In every house I was offered brandy, and the women appeared to be much less shy than they are in other parts of Syria. It may easily be supposed that many of these Jews are discontented with their lot. Led by the stories of the missionaries to conceive the most exalted ideas of the land of promise, as they still call it, several of them have absconded from their parents, to beg their way to Palestine, but no sooner do they arrive in one or other of the four holy cities, than they find by the aspect of all around them, that they have been deceived. A few find their way back to their native country, but the greater number remain, and look forward to the inestimable advantage of having their bones laid in the holy land. The cemetery of the Jews of Tiberias is on the declivity of the mountain, about half an hour from the town; where the tombs of their most renowed persons are visited much in the same manner as are the sepulchres of Mussulman saints. I was informed that a great Rabbin lay buried there, with fourteen thousand of his scholars around him.
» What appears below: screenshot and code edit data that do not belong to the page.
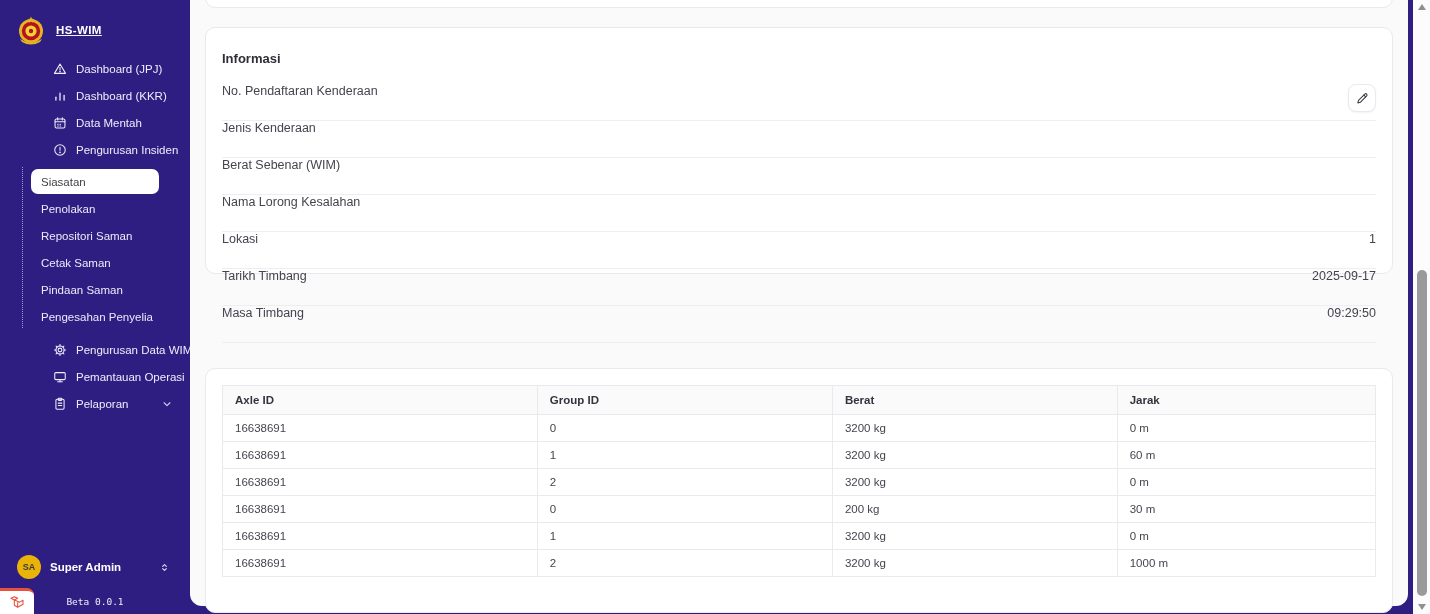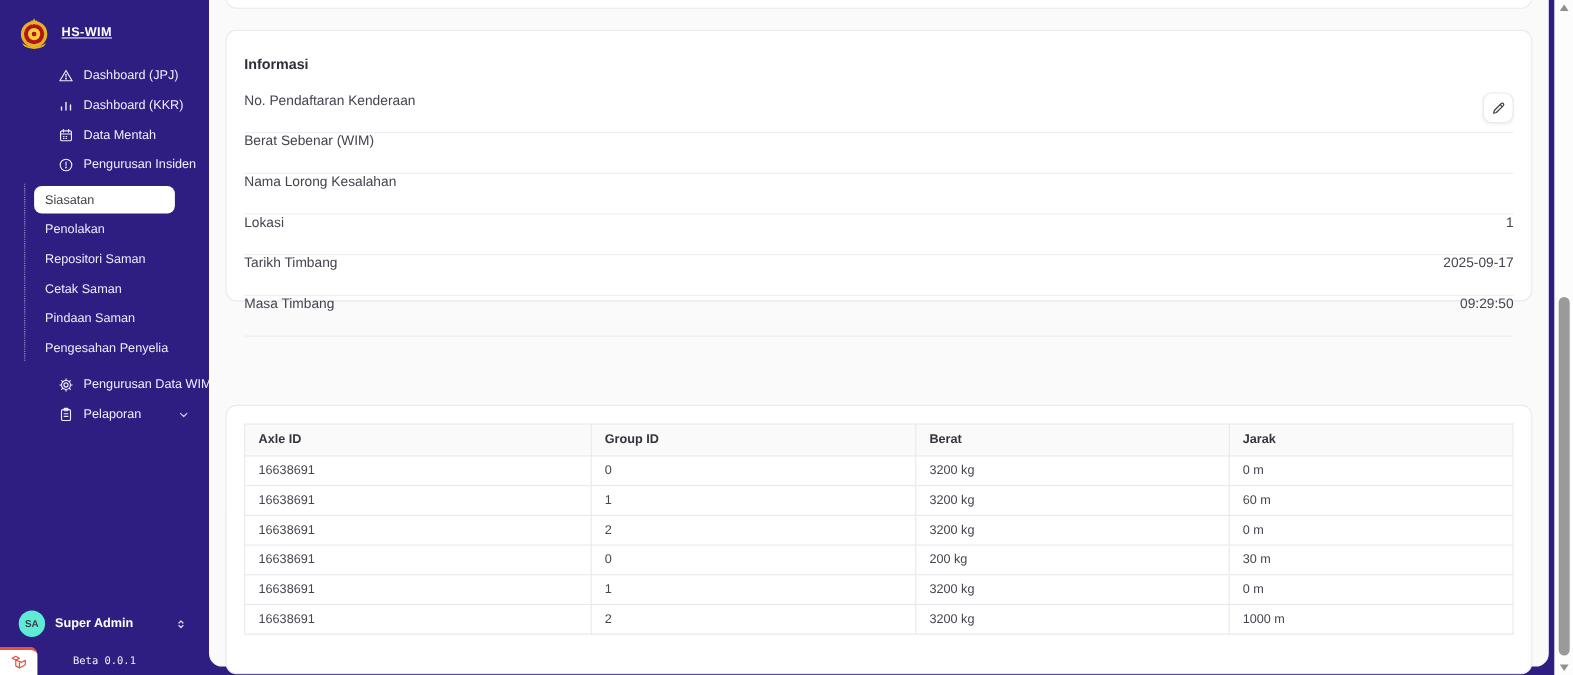--- a/index.html
+++ b/index.html
@@ -229,6 +229,10 @@
       </button>
     </div>
     <div class="field-row">
+      <span class="field-label">Jenis Kenderaan</span>
+      <span class="field-value"></span>
+    </div>
+    <div class="field-row">
       <span class="field-label">Berat Sebenar (WIM)</span>
       <span class="field-value"></span>
     </div>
The ancient town of Tiberias does not seem to have occupied any part of the present limits of Tabaria, but was probably situated at a short distance farther to the south, near the borders of the lake. Its ruins begin at about five minutes walk from the wall of the present town, on the road to the hot-wells. The only remains of antiquity are a few columns, heaps of stones, and some half ruined walls and foundations of houses. On the sea-side, close to the water, are the ruins of a long thick wall or mole, with a few columns of gray granite, lying in the sea. About mid-way between the town and the hot-wells, in the midst of the plain, I saw seven columns, of which two only are standing upright; and there may probably be more lying on the ground, hid among the high

[p.329] grass with which the plain is covered; they are of gray granite, about twelve or fourteen feet long, and fifteen inches in diameter; at a short distance from them is the fragment of a beautiful column of red Egyptian granite, of more than two feet in diameter. These ruins stretch along the sea-shore, as far as the hot springs, and extend to about three hundred yards inland. The springs are at thirty-five minutes from the modern town, and twenty paces from the water’s edge; they were probably very near the gate of the ancient town. No vestiges of buildings of any size are visible here; nothing being seen but the ruins of small arched buildings, and heaps of stone.